Host mom Lauren agrees: “Because our au pair lives in our house, I don’t have to worry about who she has been exposed to, or whether she’s following the same safety precautions as our family.”

Nish and Sheetal’s au pair Claudia has kept their boys busy with baking, bike riding, arts and crafts and fort building so they can focus on their work.

Au pairs can provide structure and support for kids at home

Lisa, whose family has hosted au pairs for the last three-and-a-half years, says she’s grateful that her Mexican au pair Denisse has completely stepped up to the plate since March to facilitate the kids’ online school schedule and to provide structure. “She’s been able to say, ‘this is what we’re doing in the morning, then we have lunch and then after lunch we go outside and play.’ She’s outside right now playing street hockey with my son!” Working a demanding job that is “so much harder right now”, Lisa admits that “Without our au pair, I don’t know what we’d do. We’re feeling like this has been a lifesaver.”

Host parents Nish and Sheetal feel similarly appreciative. “Our schedules are very busy work-wise so having Claudia here has been fabulous—not just for taking care of lunch and laundry but to be there as a companion for the boys.” Outside of helping them keep up with their schoolwork, Claudia has engaged their sons in countless adventures. “They’ve been baking lots of different cookies and cakes and cupcakes. They play different games. She goes for bike rides with the kids. They do a lot of arts and crafts. Our younger one is really interested in building forts out of large cardboard boxes so she spends a lot of time with him building different aspects of the fort. She’s very creative.”

The cost of hosting au pairs is competitive

When compared to daycare or a nanny, the cost of the au pair program has historically been very competitive in most areas of the U.S., and one reason host families continue to host year after year. This may be even truer now, as daycare costs and nanny salaries are on the rise. Host mom Sara: “When it comes to budgeting for our au pair, we like knowing that we’ve all agreed to the terms of the program which means our costs and her stipend remain the same. What it also means is that we’re able to show our gratitude with gifts or bonuses as we go— because we want to make sure Amanda feels appreciated.”

Host mom Lauren’s family is currently welcoming their seventh au pair, Sarah from Brazil, and appreciates the chance to learn about her culture at a time when travel and exploration is on hold.
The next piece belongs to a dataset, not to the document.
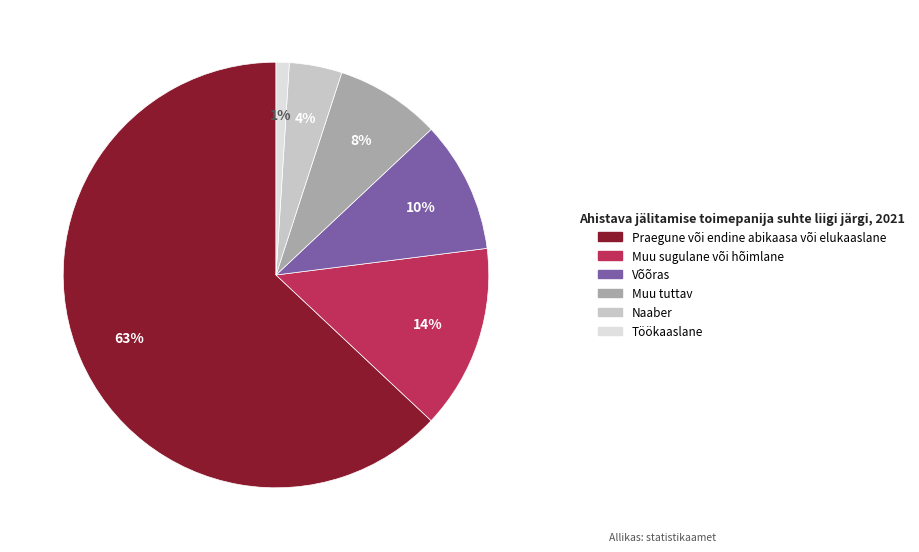

The Naaber slice represents 4% of the pie. True or false?

True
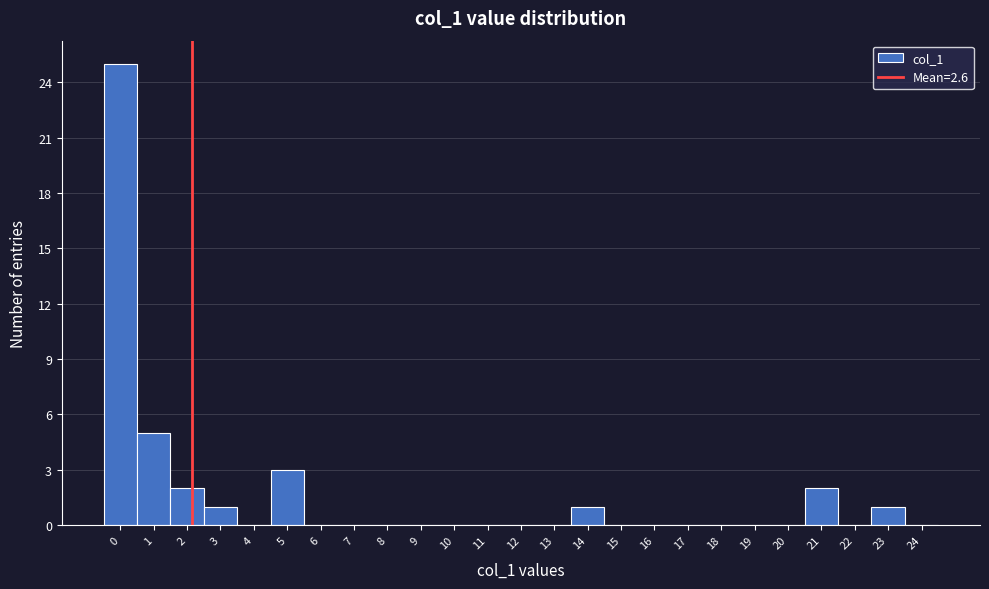

Reading left to right, what are all the values shown in this chart?

0=25	1=5	2=2	3=1	4=0	5=3	6=0	7=0	8=0	9=0	10=0	11=0	12=0	13=0	14=1	15=0	16=0	17=0	18=0	19=0	20=0	21=2	22=0	23=1	24=0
Au pairs provide a new perspective and an additional family member

During a time when travel and entertainment are limited, a fresh perspective and exposure to a new culture, language and traditions are more welcome than ever—as is the opportunity to embrace a new extended family member.
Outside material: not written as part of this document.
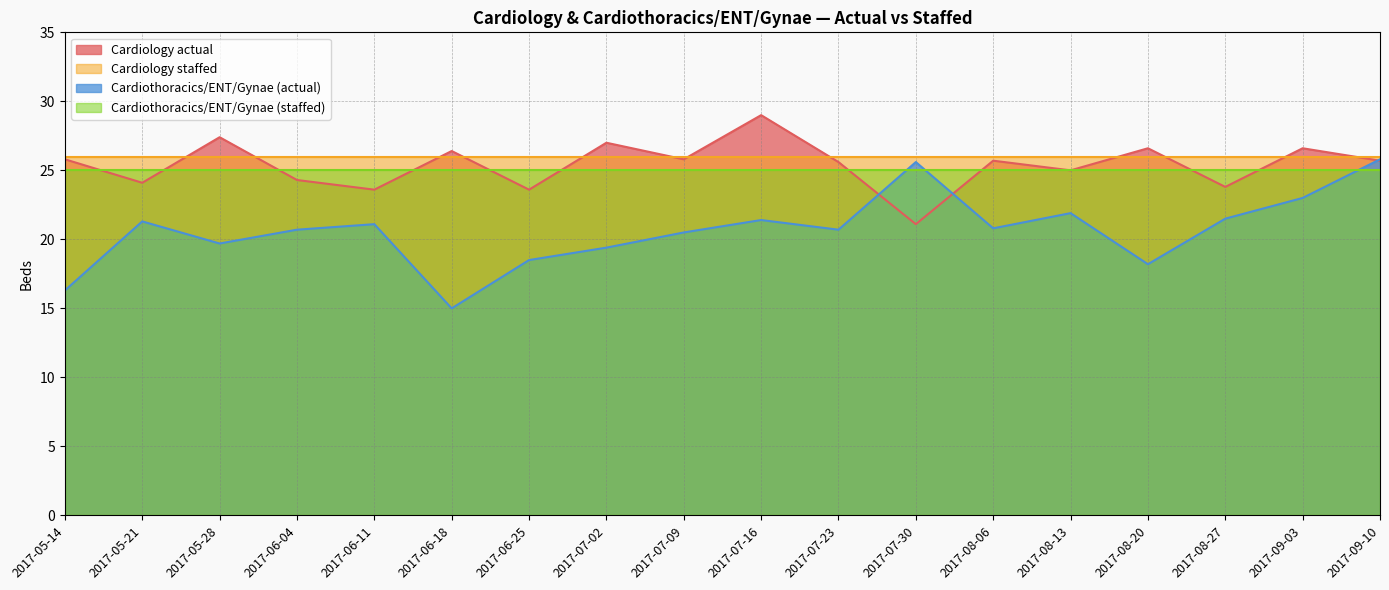

True or false: Cardiology actual has a value of 27.0 at 2017-07-02.

True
Host mom Lauren, whose family just welcomed their seventh au pair in February, shares “Having this extra time at home together has allowed us to get to know our au pair on a deeper level. We’ve had the opportunity to learn a lot about her and her culture, and she really, truly has become a member of our family.”
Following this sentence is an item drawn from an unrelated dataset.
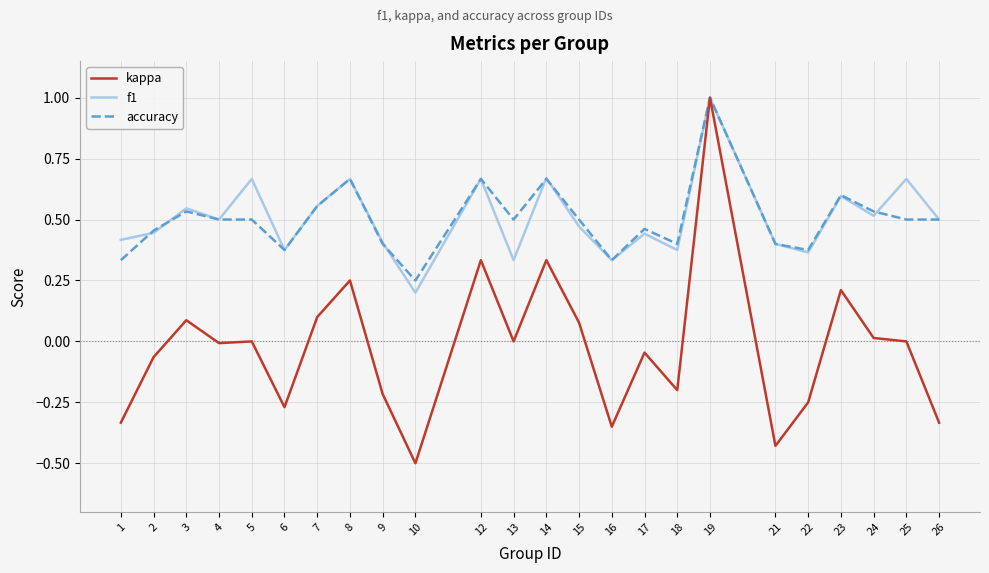

Which category has the highest value in the f1 series?

19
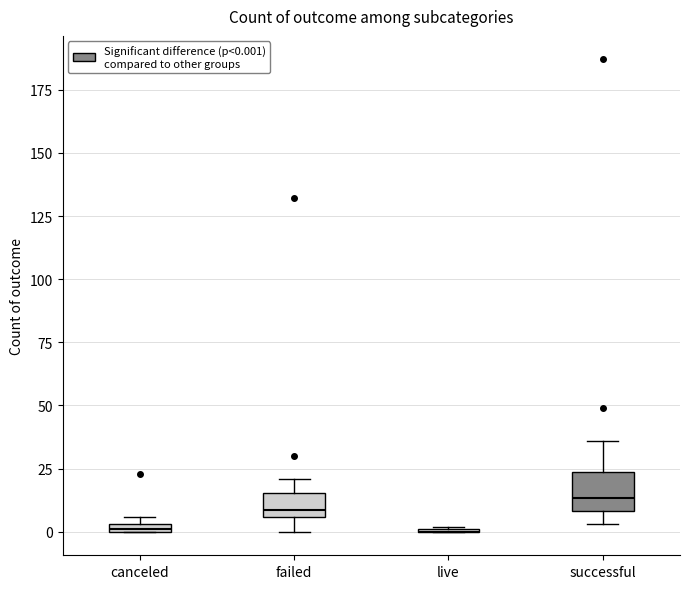

Which box is the tallest, from its lower edge to its upper edge?

successful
Nish and Sheetal have considered all of their au pairs part of their family, and Sheetal explains, “To me, that makes the experience a lot better. You have someone living in your house—how can you not include them as part of the family?” Which means they’ve taken care to ensure Claudia is feeling happy about being here during this time. “We check in with her pretty regularly. We’re asking her ‘How is your family doing? Are they concerned about you being here with everything that’s going on? Do they want to speak to us?’ We’re always available if they want to talk to us. Another thing we’ve been doing is talking about, ‘Oh when everything opens back up, we’ve got to do this, and we have to go here and here.’ When we look back on this time, I know we’ll remember that it’s been so nice to have Claudia here.”